## Aufgabenliste
a) Fass das Interview über Halal-Produkte in zwei Sätzen zusammen.
b) Schreib das Interview über Halal-Produkte nach seinem letzten Satz weiter.

## Text zum Lesen
IslamiQ: Warum gilt Halal-Fleisch nicht als Bio-Fleisch? Was ist die Problematik dahinter?
Ziegler: Halal-Fleisch ist für mich als Fachmann auch Bio, wenn es die Bedingungen für Bio-Zertifikate erfüllt. Punkt. Das Gerichtsurteil des EuGH, islamkonformen Fleisch dieses Gütesiegel zu verweigern, ist ein politisches und kein fachliches Urteil und dem derzeitigen Populismus und der Islamphobie geschuldet. Es wird keinen Bestand haben. Schon jetzt ist erkennbar, dass dieses Urteil dem Siegel sehr geschadet hat. Man nimmt es weniger ernst.
IslamiQ: Immer mehr Menschen entscheiden sich für eine vegetarische oder vegan Ernährungsform. Denken Sie, dass eine vegetarische oder vegane Ernährung eine Alternative für Muslime ist?
Ziegler: Ich weiß von sehr vielen Muslimen, dass sie ihren Fleischkonsum reduziert haben und ihre Lieferanten kritischer hinterfragen. Die Regel: „Ich kaufe beim Türken und dort ist das Fleisch halal“, gilt schon lange nicht mehr. Logischerweise verzichten diese Muslime irgendwann ganz auf den Fleischkonsum. Es gibt bereits etliche muslimische Vegetariergruppen, auch bei mir in der Schweiz. Bekannt ist uns ja, dass vor allem im Sufismus der Verzicht auf Fleisch und Alkohol ein hohes religiöses Ideal ist und als Voraussetzung zur Verinnerlichung des Geistes und zur ekstatischen Gottesschau gilt. Ansonsten gibt es klare Regeln für die Vergabe von Halal-Zertifikaten. Diese basieren u. a. auf Beschlüssen der OIC (Anm. d. R.: Organisation von 56 islamischen Staaten).
IslamiQ: Es werden inzwischen Halal-Messen veranstaltet, sowohl in Deutschland als auch international. Denken Sie, dass trotz der Schwierigkeiten beim Schächten der Markt wächst? Wie schätzen sie dieses Wachstum ein?
Ziegler: Wir sollten uns in diesem Kontext nicht nur einseitig mit Halal-Food befassen, sondern ganzheitlich von einer „Halal-Industrie“ reden, auch wenn dies zunächst ein hässlicher Begriff ist. Er beinhaltet 1) Nahrungsmittel, Kosmetik, Kleidung, aber vor allem aber auch 2) Islamic Finance und Islamic Banking und, last but not least, den boomenden 3) Halal-Tourismus. Muslimischer Lifestyle kommt auch bei Andersgläubigen an.
Inzwischen schreibt die kuwaitisch-türkische KT Bank in Frankfurt, Mannheim, Köln und Berlin eine Erfolgsgeschichte, u. a. mit islamkonformen Krediten. Viele wertekonservative deutsche Nichtmuslime verbringen zum Schutz ihrer Kinder den Urlaub in einem türkischen Halal-Hotel, auch wenn dieses teurer ist als eine normale Herberge. Viele westliche Damen genießen es dort beim Baden unter sich zu sein.

## Zeilen

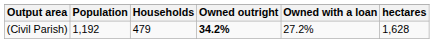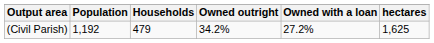(Civil Parish) | Owned outright: bold -> normal
(Civil Parish) | hectares: 1,628 -> 1,625
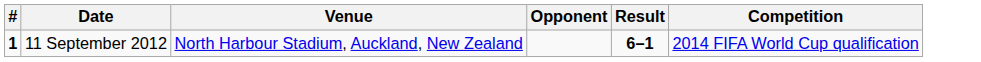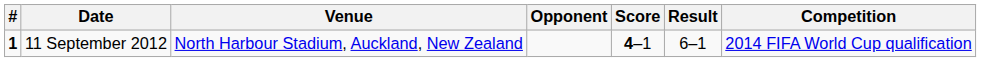+ column: Score | 4–1
11 September 2012 | Result: bold -> normal
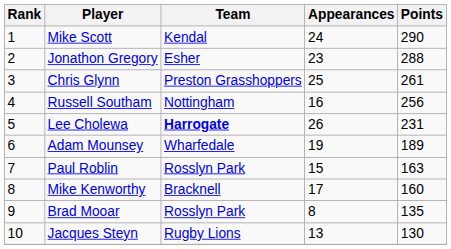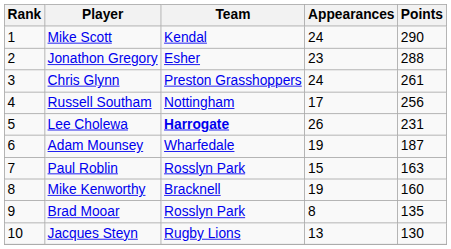Chris Glynn | Appearances: 25 -> 24
Russell Southam | Appearances: 16 -> 17
Adam Mounsey | Points: 189 -> 187
Mike Kenworthy | Appearances: 17 -> 19
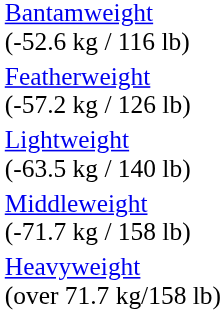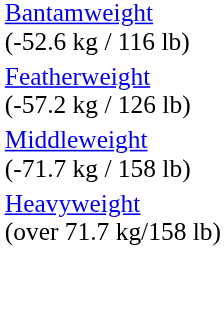- row: Lightweight (-63.5 kg / 140 lb)
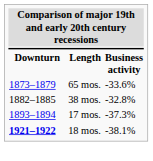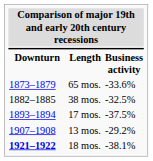38 mos. | Business activity: -32.8% -> -32.5%
17 mos. | Business activity: -37.3% -> -37.5%
+ row: 1907–1908 | 13 mos. | -29.2%
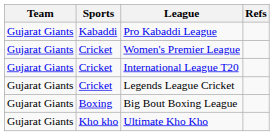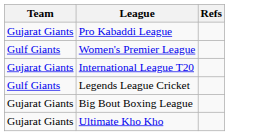- column: Sports | Kabaddi | Cricket | Cricket | Cricket | Boxing | Kho kho
Women's Premier League | Team: Gujarat Giants -> Gulf Giants
Legends League Cricket | Team: Gujarat Giants -> Gulf Giants
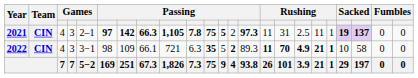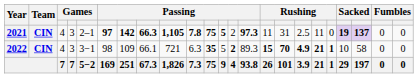2021 | column 19: 1 -> 0
2022 | column 15: 11 -> 15
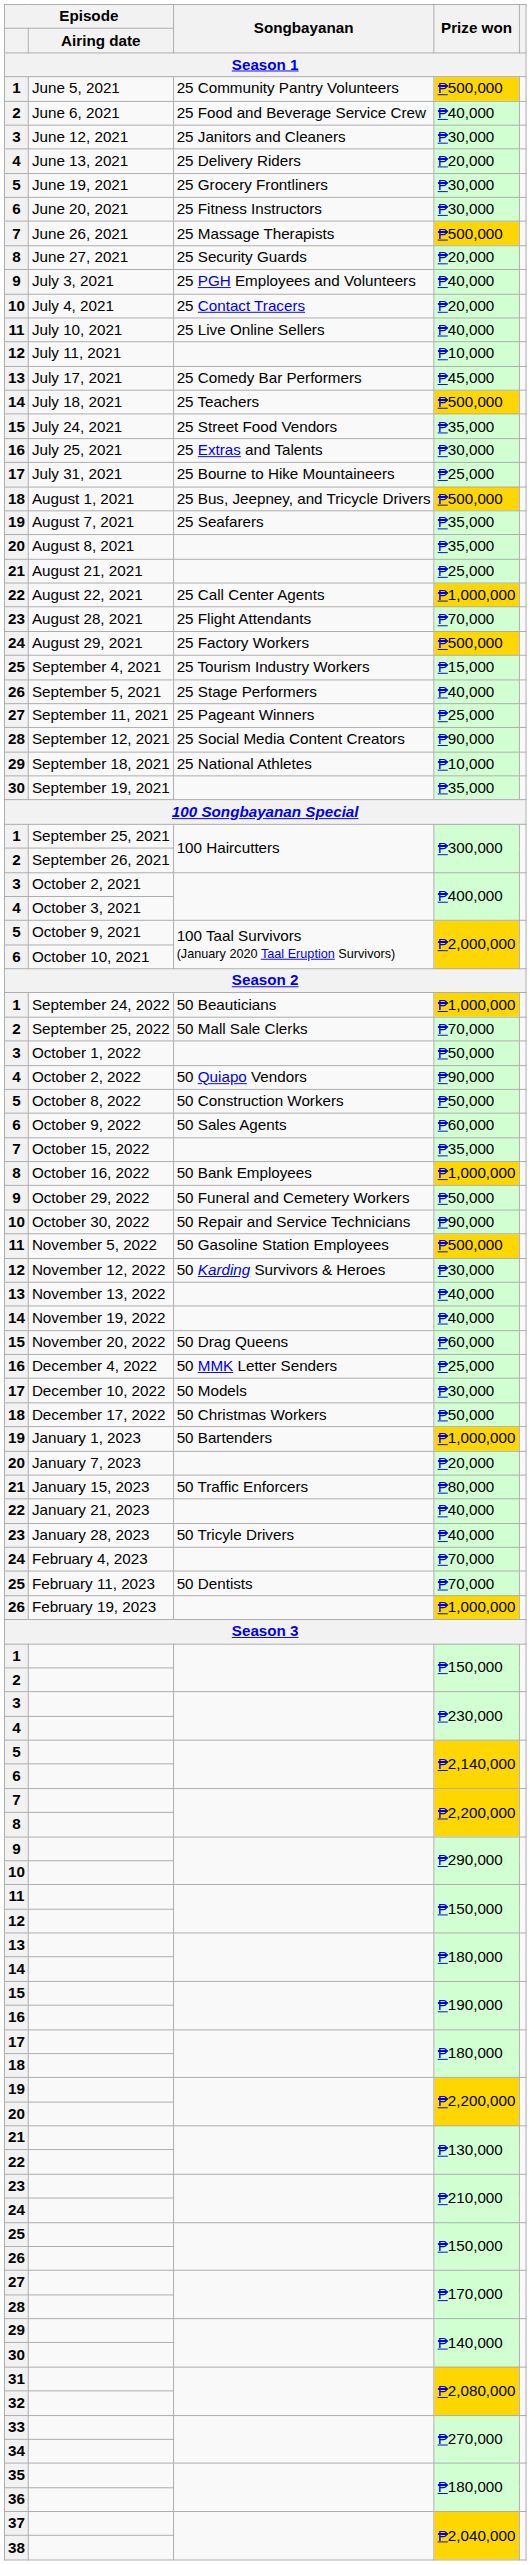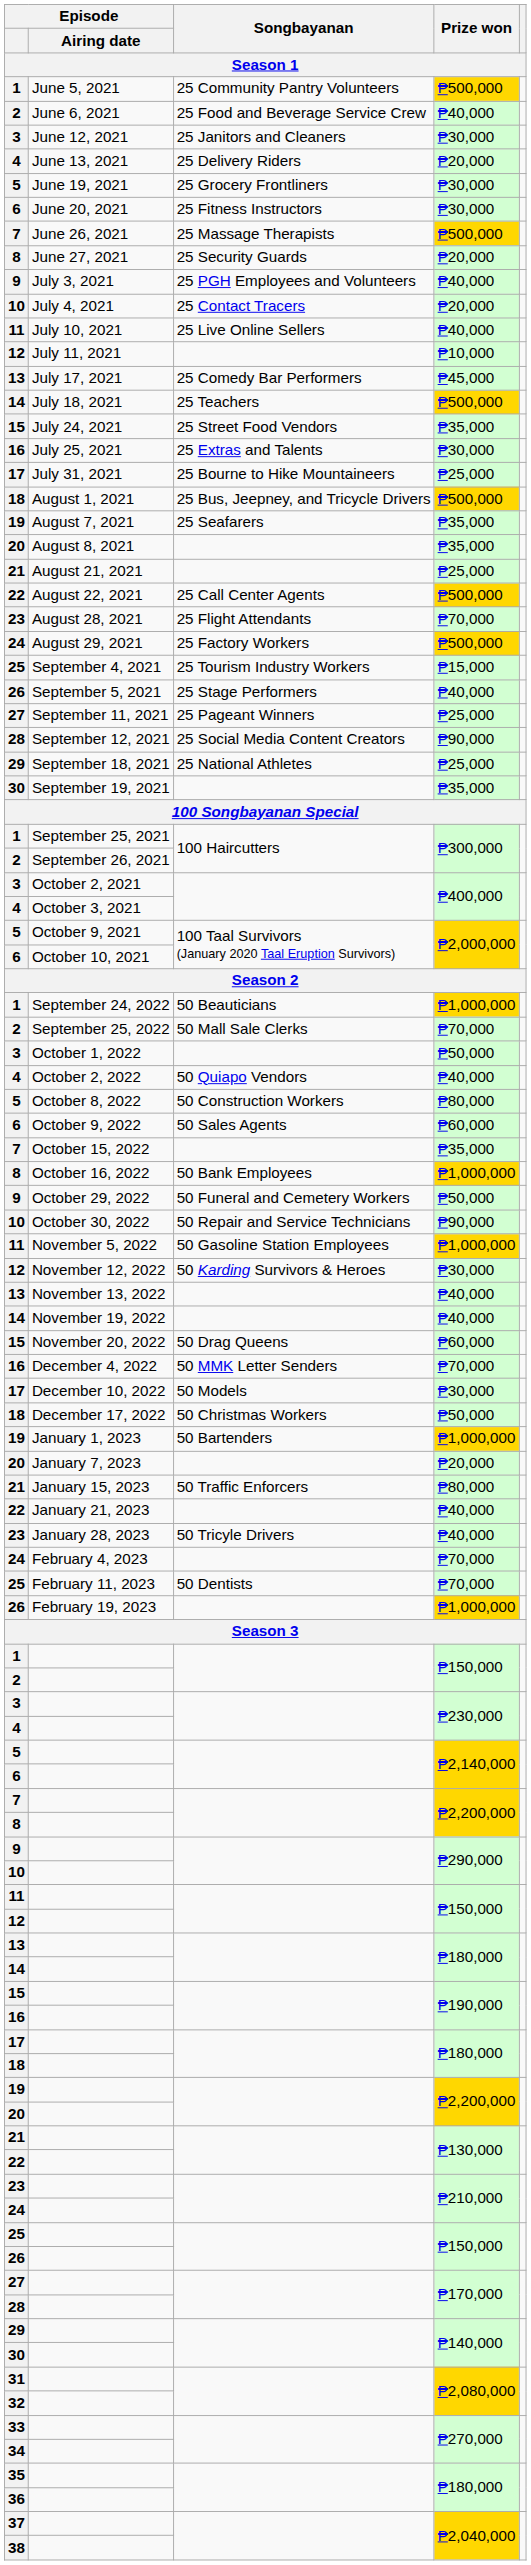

## Antworten
a) Ziegler hält Halal-Fleisch für Bio, wenn es die Bedingungen für Bio-Zertifikate erfüllt, und nennt das EuGH-Urteil, das islamkonformem Fleisch dieses Siegel verweigert, politisch statt fachlich. Er berichtet, dass viele Muslime ihren Fleischkonsum reduziert haben und es schon etliche muslimische Vegetariergruppen gibt, und spricht statt nur von Halal-Food von einer Halal-Industrie mit Nahrungsmitteln, Kosmetik, Kleidung, Islamic Finance, Islamic Banking und Halal-Tourismus.

b)
Schauen wir uns die weltbekannte Hannover Messe an. Die Computermesse CeBit wurde kürzlich abgeschafft, jetzt wird es eine Halal-Messe geben. Die Halal-Industrie wird heute nicht in Milliarden, sondern in Billionen Dollar gemessen. Die Agentur Reuters meldete kürzlich: „The global halal market size is expected to reach USD 9.71 trillion by 2025.“ Das sind in deutschen Zahlen 9,71 Billionen USD oder 8,62 Billionen Euro. Da erübrigen sich doch weitere Fragen.
Explizit nochmals zum Halal-Food: Nur ein geringerer Teil aller Zertifikate für Lebensmittel betreffen die Erzeugung von Fleisch. Beispielsweise muss auf Verlangen aus Malaysia und Indonesien ab sofort auch Mineralwasser zertifiziert werden. Warum dies, Wasser ist doch Wasser? Nein! Die Abfüller von Wasser verwenden zum Filtrieren Schweineknochen. Das sei besonders effizient. Welcher Muslim, welche Muslima, möchte Wasser trinken, das zuvor durch Schweineknochen tropfte?
IslamiQ: Wie steht die deutsche Politik zum Schächten? Was könnte die Politik diesbezüglich noch unternehmen oder verändern?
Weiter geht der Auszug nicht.